Substance CNS Depression Metabolic Acidosis Ketosis Increased Osmolality Characteristic Findings
Methanol + ++ + Blindness and pink edematous optic disk
Ethanol + + + + Alcoholic ketoacidosis
Ethylene glycol + ++ + Renal failure, calcium oxalate and hippurate crystals, CNS depression, tachycardia, and tachypnea
Isopropanol + ++ + Hemorrhagic tracheobronchitis and gastritis
Salicylates + + + Vomiting, tinnitus, and hyperthermia
Adapted from Goldfrank 1990.

Figure 2. Formulas for calculating anion and osmolal gaps. (Goldfrank LR 1990; Hall AH 1992)

An ethylene glycol level (in mg/dL) may be estimated from the osmolal gap (OG) if it is the only osmotically active poison present and levels are taken early in the course. This is most accurate if the ethylene glycol level is between 50 to 100 mg/dL:

Estimated ethylene glycol level = OG × 6.2.

The serum anion gap (AG) is determined from serum electrolytes measured in mEq/L and may be defined by the formula:

AG = ( Na+ + K+) – ( Cl– + HCO3)

(Normal anion gap: 12 to 16)

The serum osmolal gap (OG) is most commonly approximated by the formula:

OG = osmolality (measured)*

– 2Na+ + [BUN divided by 2.8]

+ [glucose divided by 18]

+ [BAT (ethanol) divided by 4.6 (if present)]

(Normal osmolal gap: < 10)

*In this formula, osmolality (measured) is obtained by the freezing-point–depression method and expressed in milliosmoles per liter (mOsm/L); Na+ in mEq/L; BUN and glucose in mg/dL; blood alcohol test (BAT) in mg/dL.

Key Points

  • Ethylene glycol poisoning is strongly suggested by
    • an elevated anion-gap metabolic acidosis
    • an elevated osmolal gap
    • urinary crystals
  • Measurement of serum ethylene glycol levels can confirm poisoning.

Progress Check

15. Which of the following is the most reliable diagnostic index for suspected ethylene glycol ingestion?

A. an elevated anion gap and an increased osmolal gap
B. normochloremic metabolic acidosis
C. calcium oxalate or hippurate crystalluria
D. elevated serum ethylene glycol level


To review relevant content, see Introduction in this section.

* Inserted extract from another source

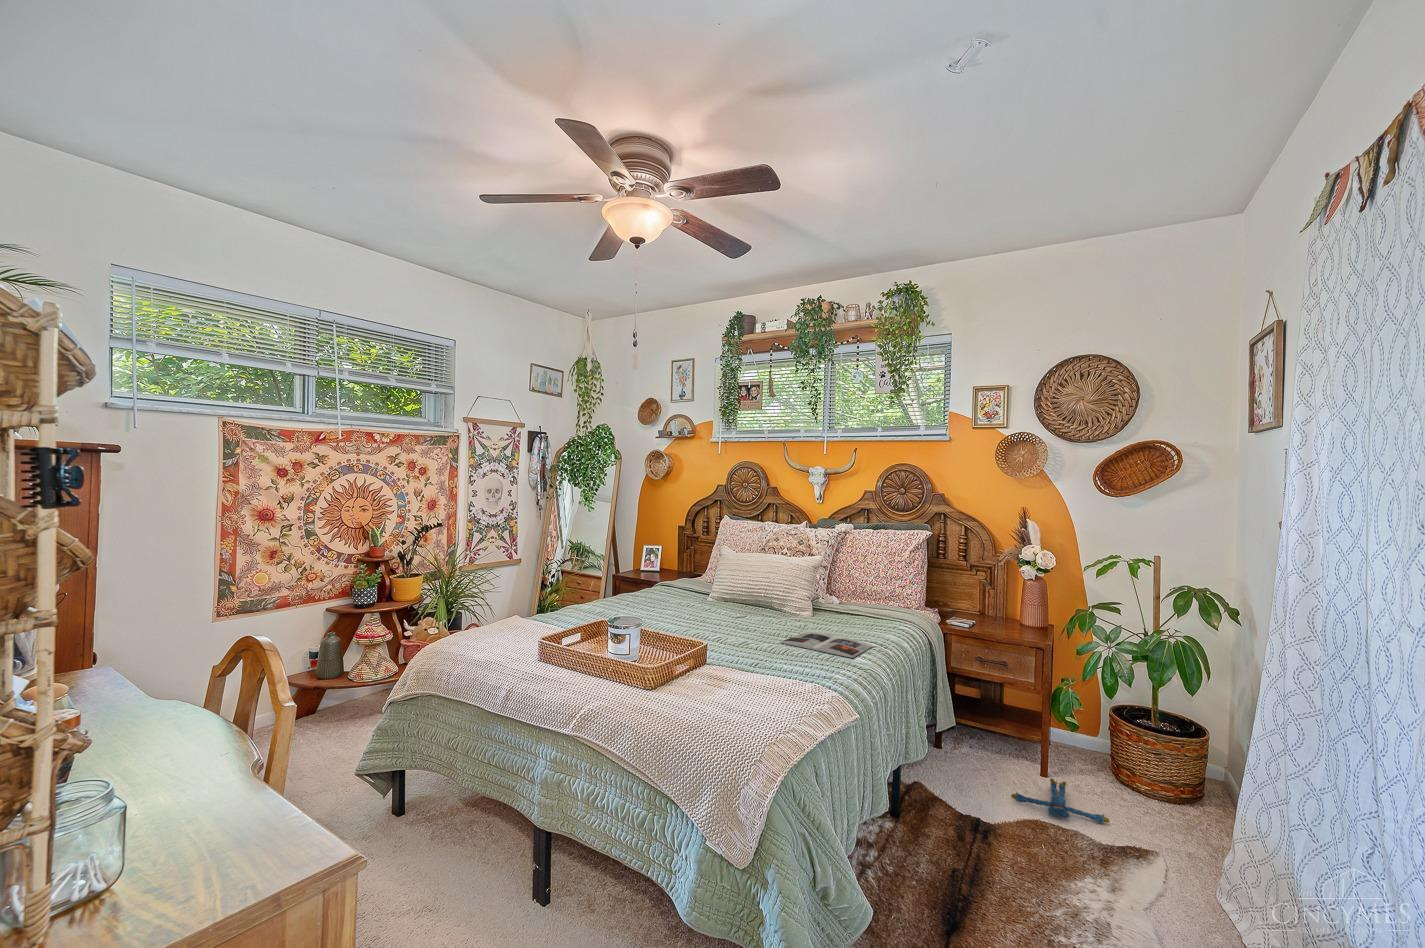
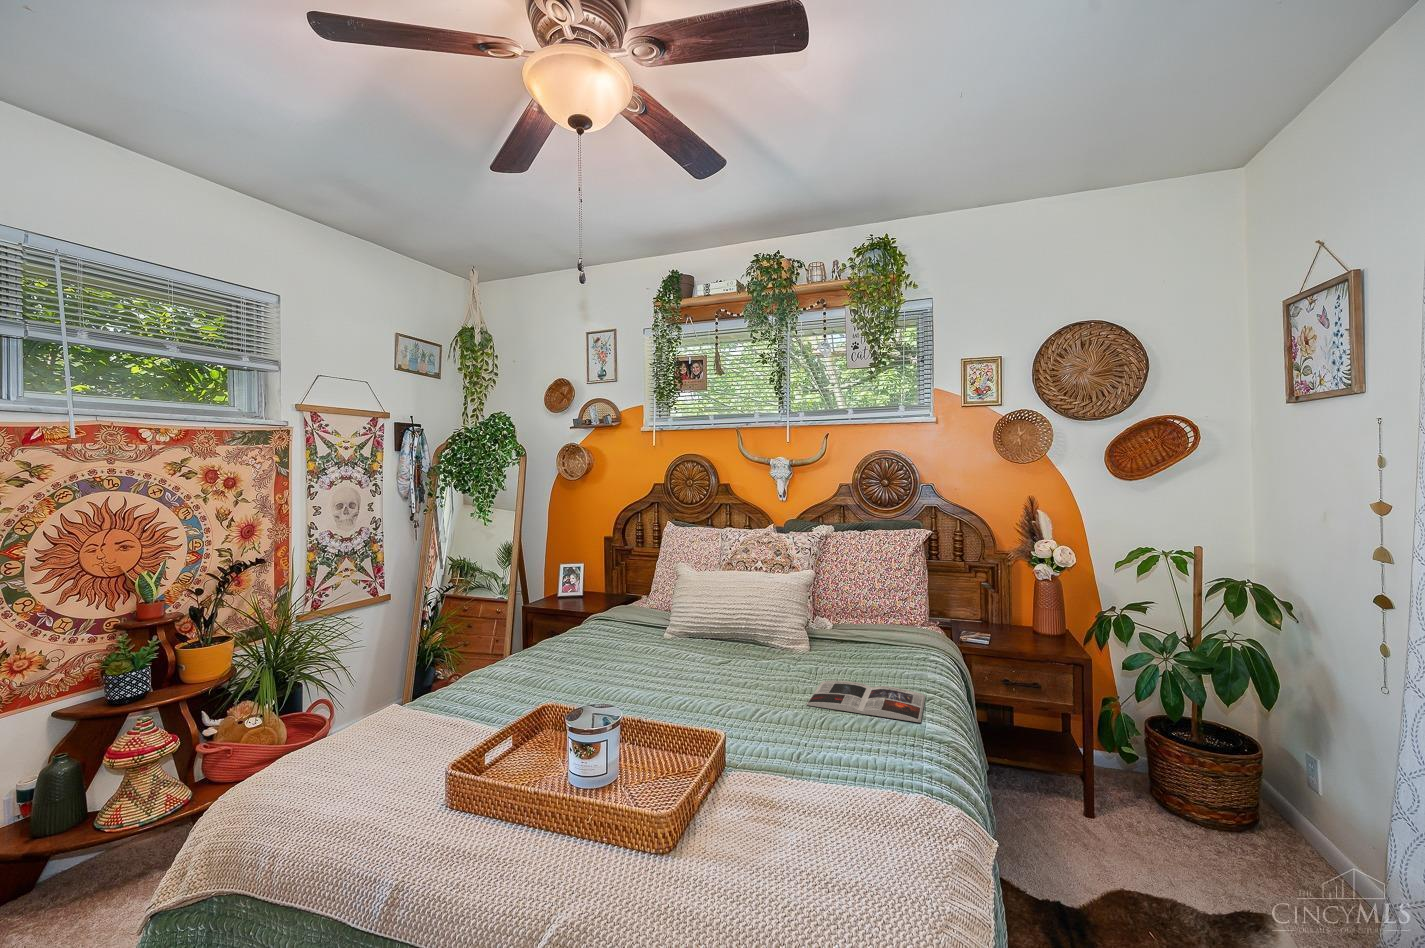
plush toy: present [1011,778,1109,823] -> none [1079,822,1202,882]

16. Glycolic acid analysis has all of the following advantages EXCEPT

A. Findings correlate better with ethylene glycol toxicity than ethylene glycol levels.
B. Findings determine how much ethylene glycol has metabolized to glycol acid.
C. The test confirms that the metabolic acidosis was due to ethylene glycol poisoning rather than another cause.
D. Glycolic acid analysis is routinely performed in most laboratories.


To review relevant content, see Glycolic Acid Analysis in this section.